# [To do]
1. In the conversation about AI coding tools, what does it say compilers are good at?
2. Please continue the conversation about AI coding tools from its last sentence.

# [Given text]
=== Begin Enclosure ===
I would venture to guess in a 200,000 line codebase.
With code comments?
Or maybe there are a thousand.
Maybe there are like on the order of one to 10,000.
No more than definitely no more than 10,000.
Yeah, no, if you only include the exposed things or the things in scope of that file,
then yeah, that's, that's a lot less.
Oh, there's also dependencies, but that's also not that much.
Right, maybe it's doable.
And you can do heuristics to filter and not even heuristics, like reliable heuristics
to filter out.
You know, you know that if you're trying to arrive at this type, but none of the types
connect in any way.
So if you can take a string and use it on this thing, and you can take an int and turn
it into a string, then those two things connect.
But if a if this custom type can't be turned into a string, then you know it, it's not
going to be involved in your problem at all, because your problem is dealing with strings,
and you can't turn that to or from a string, for example.
Yeah, you can also remove all the modules that would create an import cycle.
So basically, you can't import anything that imports this file directly or indirectly.
So to me, this is the really interesting intersection.
So now you were mentioning earlier that you think that these tools will start to understand
your code more over time, but we're not there yet.
I actually, I don't see it that way.
I believe that these tools are going to continue doing what they're doing, which is that they've
been remarkably successful in being able to solve complex problems just through this crazy
synthesis and predictive text sort of thing.
No, I didn't mean it in the sense of understanding.
I meant it's just of gathering the information.
Like every time you ask something to Jadgipty, you need to provide information about your
code base.
At the moment, it does not look at your code base.
I see.
I see.
Right, right.
But I don't think that they will, for example, know type information about your code base,
except insofar as it's part of the predictive text because it's in there.
But I think that they're getting enough mileage solving problems through this sort of predictive
text, that they're going to keep going with that.
But I think the interesting intersection, especially with typed pure functional programming
languages is if you, so humans have their role, these sort of like compiler tools and
static analysis tools have their role, and these AI tools have their role.
So with this trifecta, I think each of these pieces needs to do what it is best at.
Compilers are good at verifying things.
Humans are good at, do we even need humans anymore?
Humans are good at critically thinking, guiding these tools.
Humans have goals.
Humans are good at gathering requirements.
I'm not going to say they're good at it, but at the moment they're better than a machine.
And they have to because humans have goals.
The AI's job is not to have goals.
Humans have goals for humans.
When a machine wants to make a program for a machine, then it can do it on its own.
This is absolutely not discrimination that I'm mentioning.
The human is the customer.
The human is the one that gets to say whether you solved the problem or not, that gets to
make the calls of what the problem you're solving is.
=== End Enclosure ===
# [Records]
=== Begin Enclosure ===
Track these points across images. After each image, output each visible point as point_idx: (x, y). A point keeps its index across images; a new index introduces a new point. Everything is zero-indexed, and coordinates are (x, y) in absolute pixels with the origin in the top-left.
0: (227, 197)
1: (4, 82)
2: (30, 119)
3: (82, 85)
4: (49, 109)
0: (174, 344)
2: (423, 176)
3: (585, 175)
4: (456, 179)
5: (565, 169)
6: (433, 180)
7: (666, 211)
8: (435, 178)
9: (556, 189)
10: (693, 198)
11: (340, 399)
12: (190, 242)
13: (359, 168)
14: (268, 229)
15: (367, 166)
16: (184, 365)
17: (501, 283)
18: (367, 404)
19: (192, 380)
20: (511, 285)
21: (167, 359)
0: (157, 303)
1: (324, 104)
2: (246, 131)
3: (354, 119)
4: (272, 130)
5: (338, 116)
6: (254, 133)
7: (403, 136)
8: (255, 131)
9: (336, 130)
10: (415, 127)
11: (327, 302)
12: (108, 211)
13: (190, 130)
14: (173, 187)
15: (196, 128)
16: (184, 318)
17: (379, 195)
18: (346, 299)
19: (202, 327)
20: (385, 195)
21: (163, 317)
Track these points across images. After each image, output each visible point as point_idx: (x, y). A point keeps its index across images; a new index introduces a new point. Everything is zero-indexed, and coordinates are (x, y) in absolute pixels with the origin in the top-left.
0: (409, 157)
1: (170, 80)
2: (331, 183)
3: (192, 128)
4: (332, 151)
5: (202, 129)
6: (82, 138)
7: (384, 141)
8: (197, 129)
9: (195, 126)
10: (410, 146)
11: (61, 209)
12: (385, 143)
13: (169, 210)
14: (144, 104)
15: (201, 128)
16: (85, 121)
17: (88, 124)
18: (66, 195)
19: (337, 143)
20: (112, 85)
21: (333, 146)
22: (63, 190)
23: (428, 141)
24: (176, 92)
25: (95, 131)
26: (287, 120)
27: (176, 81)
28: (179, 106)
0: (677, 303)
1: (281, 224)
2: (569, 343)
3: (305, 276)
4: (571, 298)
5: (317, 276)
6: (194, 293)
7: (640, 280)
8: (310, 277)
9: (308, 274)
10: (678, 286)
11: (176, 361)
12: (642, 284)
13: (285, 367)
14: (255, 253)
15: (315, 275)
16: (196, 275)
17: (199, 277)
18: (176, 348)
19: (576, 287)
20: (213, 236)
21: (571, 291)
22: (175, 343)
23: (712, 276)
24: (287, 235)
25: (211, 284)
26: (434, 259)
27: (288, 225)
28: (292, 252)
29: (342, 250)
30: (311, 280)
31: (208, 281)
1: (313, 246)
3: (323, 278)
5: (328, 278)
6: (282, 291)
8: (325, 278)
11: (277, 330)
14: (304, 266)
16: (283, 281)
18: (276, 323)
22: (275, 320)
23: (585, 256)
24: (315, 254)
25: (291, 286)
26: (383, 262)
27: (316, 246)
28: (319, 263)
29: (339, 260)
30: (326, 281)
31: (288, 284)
=== End Enclosure ===
# [Solved problems]
1. Verifying things.

2.
So that's like, the human needs to do that.
There's no substitute for that.
Because as you said, if the customer is a machine or an API or something, then you can
automate it.
So the human only asks, well, I need this, and then the machine can do the rest.
And you can have these feedback cycles with compilers and all kinds of test suites.
So yeah.
So if that trifecta is what becomes really interesting to me, the human sets the goals
and can sort of validate these criteria and accept or not accept them.
The compiler is a verification tool.
It is a tool for giving information through static analysis that is guaranteed correct
information and checking that information.
Review and other static analysis tools can provide similar input and verifications.
And AI can piece things together using those guardrails and inputs and verifications provided
by those other external systems.
So when those three things are sort of interacting, then I think it becomes really interesting,
especially, as I said, when we are using these things to create higher level building blocks
as humans.
So we can say, give me a decoder.
And I know that it satisfies these things.
And I don't have to use brainpower to check that because I know it's an automated verification
of that.
So I can trust it.
Give me a fake it till you make it simplest thing that could possibly work green test
for this test case and give it guardrails that allow me to trust that it's not going
beyond that and filling in implementation details.
Then you can actually trust these things.
And yeah, well, there's there's one question of, do you even need a compiler or type checker
in the linter and the test suites?
Could you not just ask the AI to verify things?
But then it comes again to the point of, well, who monitors who?
How do you trust the right checks?
Right, exactly.
And at the end of the day, we we do trust the compiler.
Now, that said, it is possible for the compiler to have bugs and it can.
But for all intents and purposes, we fully trust the compiler.
We fully trust Elm Review.
Of course, possible for these things to have bugs.
But I think that's a good assumption.
Whereas with AI, I don't fully trust it unless I verify it.
The thing that is very important for me with regards to the compilers and linters and test
suites is that these are consistent.
Like if you run the same code, if you ask the compiler to verify the same code, it's
going to give you the same results.
If you run the same code in a test suite, it's going to give you the same results.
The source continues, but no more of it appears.